EXERCISE AIM
Exact copy, no pictures: return all the records as they stand.

Stored items

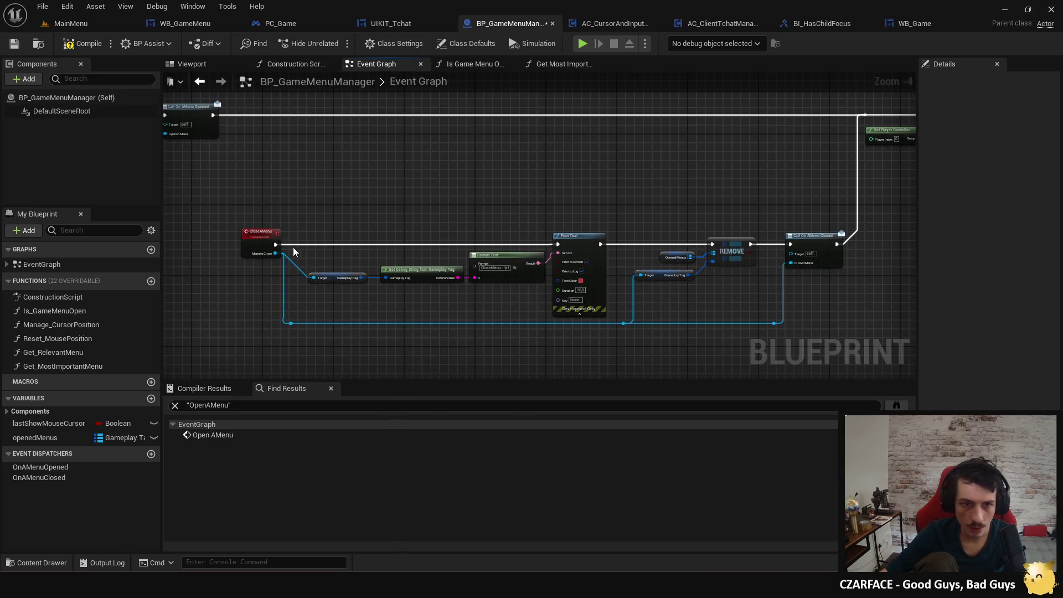
pyautogui.moveTo(275, 245)
pyautogui.mouseDown()
pyautogui.moveTo(344, 256)
pyautogui.moveTo(715, 245)
pyautogui.mouseUp()
pyautogui.moveTo(580, 214); pyautogui.dragTo(355, 300)
pyautogui.press('Delete')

EXERCISE OUTPUT
pyautogui.moveTo(275, 245)
pyautogui.mouseDown()
pyautogui.moveTo(344, 256)
pyautogui.moveTo(715, 245)
pyautogui.mouseUp()
pyautogui.moveTo(580, 214); pyautogui.dragTo(355, 300)
pyautogui.press('Delete')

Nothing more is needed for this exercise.